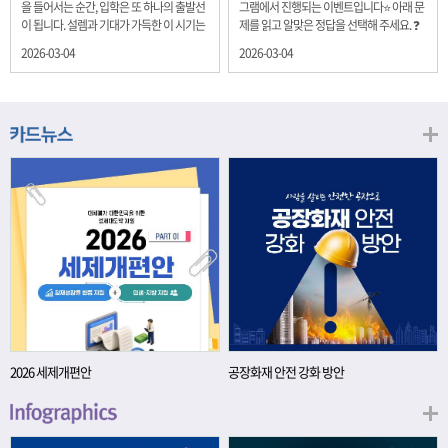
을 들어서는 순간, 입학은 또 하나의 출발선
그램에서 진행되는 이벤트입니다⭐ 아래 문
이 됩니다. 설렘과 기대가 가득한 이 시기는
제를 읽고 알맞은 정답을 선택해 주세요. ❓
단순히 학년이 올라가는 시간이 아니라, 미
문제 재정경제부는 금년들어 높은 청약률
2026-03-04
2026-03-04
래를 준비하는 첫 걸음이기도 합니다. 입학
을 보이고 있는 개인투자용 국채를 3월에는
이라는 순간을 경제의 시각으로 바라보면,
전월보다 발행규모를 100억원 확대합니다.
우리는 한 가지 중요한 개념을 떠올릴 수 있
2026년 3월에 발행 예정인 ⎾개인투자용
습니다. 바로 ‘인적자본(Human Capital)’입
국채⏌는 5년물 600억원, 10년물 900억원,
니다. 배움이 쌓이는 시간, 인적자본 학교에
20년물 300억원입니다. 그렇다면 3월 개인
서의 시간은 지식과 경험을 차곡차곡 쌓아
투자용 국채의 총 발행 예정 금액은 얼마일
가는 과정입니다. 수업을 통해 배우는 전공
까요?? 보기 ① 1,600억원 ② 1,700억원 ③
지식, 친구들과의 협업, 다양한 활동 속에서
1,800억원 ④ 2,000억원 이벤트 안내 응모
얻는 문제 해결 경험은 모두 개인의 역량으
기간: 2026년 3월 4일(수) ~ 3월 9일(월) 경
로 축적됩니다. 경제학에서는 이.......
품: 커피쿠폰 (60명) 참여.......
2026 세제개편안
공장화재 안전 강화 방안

++++++++++++++++++++

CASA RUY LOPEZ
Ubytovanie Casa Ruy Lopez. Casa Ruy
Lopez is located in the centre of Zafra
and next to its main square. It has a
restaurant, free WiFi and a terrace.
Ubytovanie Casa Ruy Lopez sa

++++++++++++++++++++

Copy out every line of the entries where the string "Ubytovanie" shows up.

Ubytovanie Casa Ruy Lopez. Casa Ruy
Ubytovanie Casa Ruy Lopez sa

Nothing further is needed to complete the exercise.